# Mineral Waters, Part 2



## bearswede (Jul 30, 2007)

Had fun with the latest Glassworks auction... Think I practically stole these...


 Ron


----------



## bearswede (Jul 30, 2007)

Close-up...


----------



## bearswede (Jul 30, 2007)

Close-up...

 The Quart St. Regis/Massena and the pint Vichy have issues, but the half pint Bolen Waack and the pint Saint Leon are about mint (or would be with a short tumble), and are both listed as fairly valuable bottles...


----------



## capsoda (Jul 30, 2007)

Very nice aquisitions, Ron. Beautiful.


----------



## annie44 (Jul 30, 2007)

I really love the St. Leon - the embossing on it is fantastic.  It is listed as rare and is the first one I've seen.  Also, the only one I know embossed Boston, Mass - are there others?


----------



## bearswede (Jul 31, 2007)

> only one I know embossed Boston, Mass - are there others?


 
 Hey, Cindy...

 I think I've run across references to at least one other, but the name escapes me at the moment...

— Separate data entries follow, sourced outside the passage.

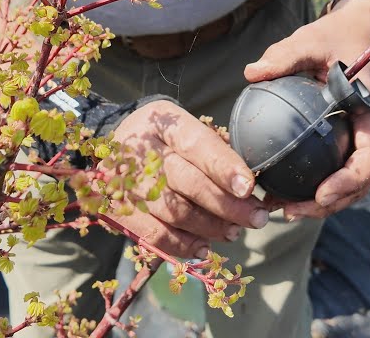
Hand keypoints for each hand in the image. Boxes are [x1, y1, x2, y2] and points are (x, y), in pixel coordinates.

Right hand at [107, 101, 269, 257]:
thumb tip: (249, 189)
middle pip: (189, 182)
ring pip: (175, 212)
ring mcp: (125, 182)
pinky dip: (183, 245)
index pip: (197, 144)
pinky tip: (204, 247)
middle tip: (255, 218)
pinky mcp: (117, 210)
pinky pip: (155, 235)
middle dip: (227, 205)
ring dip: (210, 227)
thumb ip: (213, 153)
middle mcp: (140, 150)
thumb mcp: (183, 131)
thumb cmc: (163, 141)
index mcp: (162, 122)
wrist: (113, 150)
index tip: (247, 187)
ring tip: (233, 232)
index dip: (223, 167)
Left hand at [244, 0, 369, 220]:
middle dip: (331, 204)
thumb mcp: (313, 38)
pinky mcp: (348, 141)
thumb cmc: (338, 35)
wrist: (361, 31)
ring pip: (349, 183)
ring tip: (281, 210)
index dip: (351, 181)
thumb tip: (251, 73)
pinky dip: (314, 186)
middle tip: (290, 211)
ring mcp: (363, 139)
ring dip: (321, 203)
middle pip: (361, 182)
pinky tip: (279, 191)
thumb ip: (286, 54)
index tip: (321, 194)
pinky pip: (336, 169)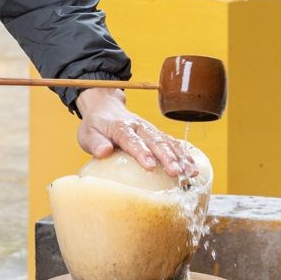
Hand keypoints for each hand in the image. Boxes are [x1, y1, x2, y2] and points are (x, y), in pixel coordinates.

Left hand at [76, 87, 197, 179]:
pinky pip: (173, 143)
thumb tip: (104, 151)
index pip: (132, 139)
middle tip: (176, 172)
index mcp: (121, 127)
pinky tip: (193, 168)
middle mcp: (139, 126)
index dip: (141, 152)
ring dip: (180, 157)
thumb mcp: (87, 133)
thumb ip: (95, 142)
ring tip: (190, 172)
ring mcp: (150, 129)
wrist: (106, 107)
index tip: (150, 165)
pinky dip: (184, 154)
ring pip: (167, 141)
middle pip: (155, 140)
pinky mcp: (157, 133)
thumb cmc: (96, 125)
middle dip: (167, 157)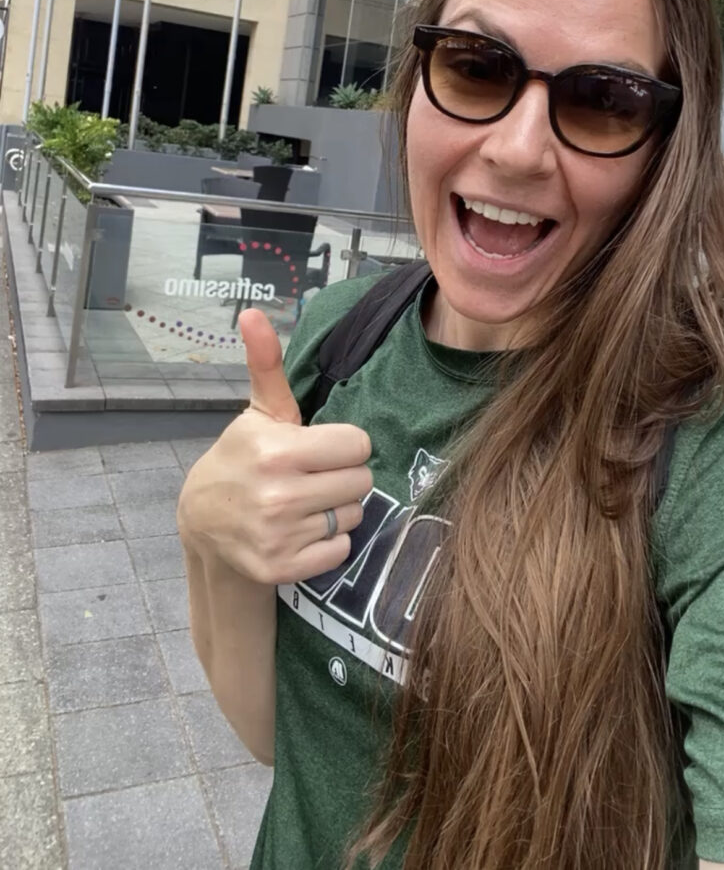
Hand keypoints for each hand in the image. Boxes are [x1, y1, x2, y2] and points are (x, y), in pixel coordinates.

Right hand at [177, 309, 371, 584]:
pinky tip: (300, 531)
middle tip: (312, 477)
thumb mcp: (258, 412)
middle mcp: (278, 495)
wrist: (204, 524)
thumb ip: (267, 364)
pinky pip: (340, 550)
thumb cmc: (243, 458)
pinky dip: (327, 543)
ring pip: (353, 515)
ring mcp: (279, 536)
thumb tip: (252, 312)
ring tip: (305, 503)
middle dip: (342, 476)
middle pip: (361, 481)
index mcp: (277, 450)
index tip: (318, 449)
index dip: (343, 444)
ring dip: (336, 509)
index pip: (359, 444)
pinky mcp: (282, 569)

 * Oops... Just found one in Digger's book: Rosicrucian/Trade/Mark/Spring Company/Registered/08-78 (A framed gushing spring circled by flowers)/C.D. Dwain & Co/General Agent/2364 Washington St./Boston - Roscrucian/Mineral Spring Water

 Unlisted, smooth base, qt., perfect, $525 (1991)

 Not the one I was thinking of, but I want one!!!

 Ron


----------



## onabininger (Aug 1, 2007)

Nice bottles Ron!!! and I must say they must like you alot....you got your bottles already and have them posted...I am impressed !!!...I am still waiting.....and I did pay!!


----------



## baltbottles (Aug 2, 2007)

Got My bottle from the last glassworks auction today.

 Chris


----------



## Tony14 (Aug 4, 2007)

Nice bottles Ron!! I like that Saint leon.


----------